Endonasal Excellence

Rare surgery results in great outcome for young NF-2 patient


Innovations in Otolaryngology - Head and Neck Surgery Winter 2016 Download PDF

Kenneth Rodriguez, MD Kenneth Rodriguez, MD


Neurofibromatosis type 2 (NF-2) is an autosomal dominant syndrome with multiple manifestations, most notably neurologic lesions. “It’s rare for masses to develop in the pterygopalatine fossa or infratemporal fossa, but given the neural structures in those regions, it certainly can occur,” says Kenneth Rodriguez, MD, Chief of Allergy, Rhinology/Anterior Skull Base Surgery; University Hospitals Cleveland Medical Center and UH Ear, Nose & Throat Institute; Assistant Professor of Otolaryngology, Case Western Reserve University School of Medicine.

Dr. Rodriguez was presented with such a case in April 2015 – a young man with NF-2 who’d previously had surgery at another hospital to remove one of his bilateral acoustic neuromas. The patient complained of left facial pain and pressure, nasal airway obstruction, decreased sense of smell and epistaxis. Imaging demonstrated a left infratemporal fossa/pterygopalatine fossa mass, consistent with a schwannoma.

“It had remodeled the medial wall of the pterygopalatine fossa and floor of the orbit,” Dr. Rodriguez says. “It had expanded posteriorly to be lateral to the left sphenoid sinus at the base of the temporal lobe.”

Based on these findings and the patient’s symptoms, Dr. Rodriguez recommended surgery as the best option.

Endoscopic view of the left nasal cavity. Endoscopic view of the left nasal cavity. The inferior turbinate has been resected, the maxillary sinus has been opened widely, and the ethmoid cavity has been dissected. The mass is centered within the pterygopalatine fossa with expansion in all orientations.
Post resection view. Post resection view. The posterior wall of the maxillary sinus has been widely opened. Posterioinferiorly are the pterygoid plates and superiorly the lesion was in close approximation to the temporal lobe. Within the anterior superior region of the resection cavity the orbit is dehiscent. The internal maxillary artery was identified and preserved inferiorly.
Coronal T1 post contrast MRI demonstrating the left sided schwannoma centered within the pterygopalatine fossa. Inferior orbital compression is demonstrated.Coronal T1 post contrast MRI demonstrating the left sided schwannoma centered within the pterygopalatine fossa.

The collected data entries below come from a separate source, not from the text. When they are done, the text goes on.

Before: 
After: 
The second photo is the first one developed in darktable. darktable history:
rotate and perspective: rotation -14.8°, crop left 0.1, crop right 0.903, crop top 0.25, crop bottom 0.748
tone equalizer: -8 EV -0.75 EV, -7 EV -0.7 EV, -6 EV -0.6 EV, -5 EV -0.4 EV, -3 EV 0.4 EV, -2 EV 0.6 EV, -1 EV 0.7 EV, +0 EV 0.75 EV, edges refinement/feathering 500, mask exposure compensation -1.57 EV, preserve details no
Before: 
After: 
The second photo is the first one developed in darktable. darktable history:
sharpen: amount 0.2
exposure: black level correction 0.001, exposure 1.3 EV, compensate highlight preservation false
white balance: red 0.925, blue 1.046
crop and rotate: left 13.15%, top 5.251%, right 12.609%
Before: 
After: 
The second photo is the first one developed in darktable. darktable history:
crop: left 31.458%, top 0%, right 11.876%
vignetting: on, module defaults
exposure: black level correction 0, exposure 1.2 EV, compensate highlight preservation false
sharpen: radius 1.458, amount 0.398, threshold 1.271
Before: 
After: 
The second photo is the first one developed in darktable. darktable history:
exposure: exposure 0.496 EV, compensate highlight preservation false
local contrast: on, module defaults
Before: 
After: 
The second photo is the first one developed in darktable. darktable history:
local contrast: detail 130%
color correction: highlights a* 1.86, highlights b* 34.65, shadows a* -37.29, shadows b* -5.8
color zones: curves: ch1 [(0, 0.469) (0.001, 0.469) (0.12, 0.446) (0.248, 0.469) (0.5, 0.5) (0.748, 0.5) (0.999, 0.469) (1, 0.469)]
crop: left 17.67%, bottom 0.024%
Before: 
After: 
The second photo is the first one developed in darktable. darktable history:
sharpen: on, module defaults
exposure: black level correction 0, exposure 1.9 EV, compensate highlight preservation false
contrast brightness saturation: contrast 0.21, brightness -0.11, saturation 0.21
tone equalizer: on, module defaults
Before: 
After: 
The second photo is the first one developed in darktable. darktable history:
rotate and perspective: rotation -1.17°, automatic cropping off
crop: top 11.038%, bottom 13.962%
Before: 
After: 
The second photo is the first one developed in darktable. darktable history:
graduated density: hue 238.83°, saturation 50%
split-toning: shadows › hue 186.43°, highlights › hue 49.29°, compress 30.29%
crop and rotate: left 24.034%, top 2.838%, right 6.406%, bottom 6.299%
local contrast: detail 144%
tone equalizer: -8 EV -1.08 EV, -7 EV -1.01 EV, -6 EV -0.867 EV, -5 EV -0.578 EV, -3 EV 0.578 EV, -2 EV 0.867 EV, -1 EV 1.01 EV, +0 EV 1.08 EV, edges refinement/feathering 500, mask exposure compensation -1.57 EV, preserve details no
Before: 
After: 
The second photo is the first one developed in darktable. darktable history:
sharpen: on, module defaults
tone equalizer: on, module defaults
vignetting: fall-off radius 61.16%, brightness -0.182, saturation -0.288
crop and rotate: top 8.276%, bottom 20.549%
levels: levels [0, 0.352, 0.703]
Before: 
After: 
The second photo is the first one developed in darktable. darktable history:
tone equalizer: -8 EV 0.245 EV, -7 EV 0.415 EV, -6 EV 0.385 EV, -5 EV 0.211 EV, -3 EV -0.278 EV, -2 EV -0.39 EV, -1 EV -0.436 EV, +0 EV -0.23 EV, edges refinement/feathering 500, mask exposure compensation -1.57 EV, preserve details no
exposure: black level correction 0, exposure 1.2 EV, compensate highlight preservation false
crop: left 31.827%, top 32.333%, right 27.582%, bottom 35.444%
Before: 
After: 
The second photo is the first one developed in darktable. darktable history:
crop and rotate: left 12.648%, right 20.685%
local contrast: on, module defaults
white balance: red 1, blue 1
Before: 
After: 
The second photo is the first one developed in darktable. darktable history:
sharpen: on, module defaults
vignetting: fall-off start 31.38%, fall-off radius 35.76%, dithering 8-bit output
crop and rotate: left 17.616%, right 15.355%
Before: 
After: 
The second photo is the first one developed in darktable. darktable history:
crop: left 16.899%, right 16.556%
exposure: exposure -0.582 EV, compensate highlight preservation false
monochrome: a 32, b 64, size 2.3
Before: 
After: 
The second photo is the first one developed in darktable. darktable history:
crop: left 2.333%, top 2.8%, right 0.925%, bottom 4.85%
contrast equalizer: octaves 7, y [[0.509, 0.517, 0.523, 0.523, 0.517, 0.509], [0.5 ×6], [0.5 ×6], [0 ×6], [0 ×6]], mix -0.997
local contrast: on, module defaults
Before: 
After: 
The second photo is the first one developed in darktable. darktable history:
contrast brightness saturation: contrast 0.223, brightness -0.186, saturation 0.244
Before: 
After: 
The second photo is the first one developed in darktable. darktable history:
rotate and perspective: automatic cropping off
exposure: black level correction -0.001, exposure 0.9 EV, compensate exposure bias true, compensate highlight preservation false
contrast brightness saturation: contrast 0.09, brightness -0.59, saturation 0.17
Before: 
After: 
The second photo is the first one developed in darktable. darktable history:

Inferior orbital compression is demonstrated.

“Although the lesion appeared radiographically benign, it was likely going to continue to slowly grow over time and cause progression of symptoms,” Dr. Rodriguez says. “What makes these tumors very interesting is that they slowly expand and can displace normal structures. Given the proximity to his orbit, he could begin to experience double vision as his eye was slowly displaced superiorly. There was also a small chance of the lesion degrading into malignancy.”

To resect the tumor, Dr. Rodriguez and his team opted for an endonasal approach. “Normal endoscopic sinus surgery is all about preserving normal structures,” Dr. Rodriguez says. “The problem is when you’re doing tumor surgery, you need wide access. If you get into bleeding, you can’t be in a limited space especially with vessels like the internal maxillary artery. To gain wide exposure, we did an endoscopic medial maxillectomy approach involving resection of the inferior turbinate, lacrimal bone and medial maxilla to be able to take a 0 degree scope, put it in the nostril, turn it to the side and see the entire back wall of the maxillary sinus straight on.

“When the tumor was grossly resected, the patient’s orbital floor was basically free-floating because of bone loss from compression by the tumor,” Dr. Rodriguez adds. “However, with the periorbita intact, his eye maintained normal position following resection.”

There was no leak of cerebrospinal fluid following surgery, and the internal maxillary artery was identified and was left intact. His pathology was schwannoma, and following recovery, the patient’s symptoms resolved. He did not develop “empty nose syndrome,” which can occur after aggressive endonasal surgery, and he did not develop numbness of V2. However, the patient does have some numbness on the left side of his hard palate.

“This makes us suspect the tumor may have originated from one of the sensory nerves going to the hard palate,” Dr. Rodriguez says. “It is very gratifying to be able to remove such a large mass via endonasal techniques with minimal morbidity.”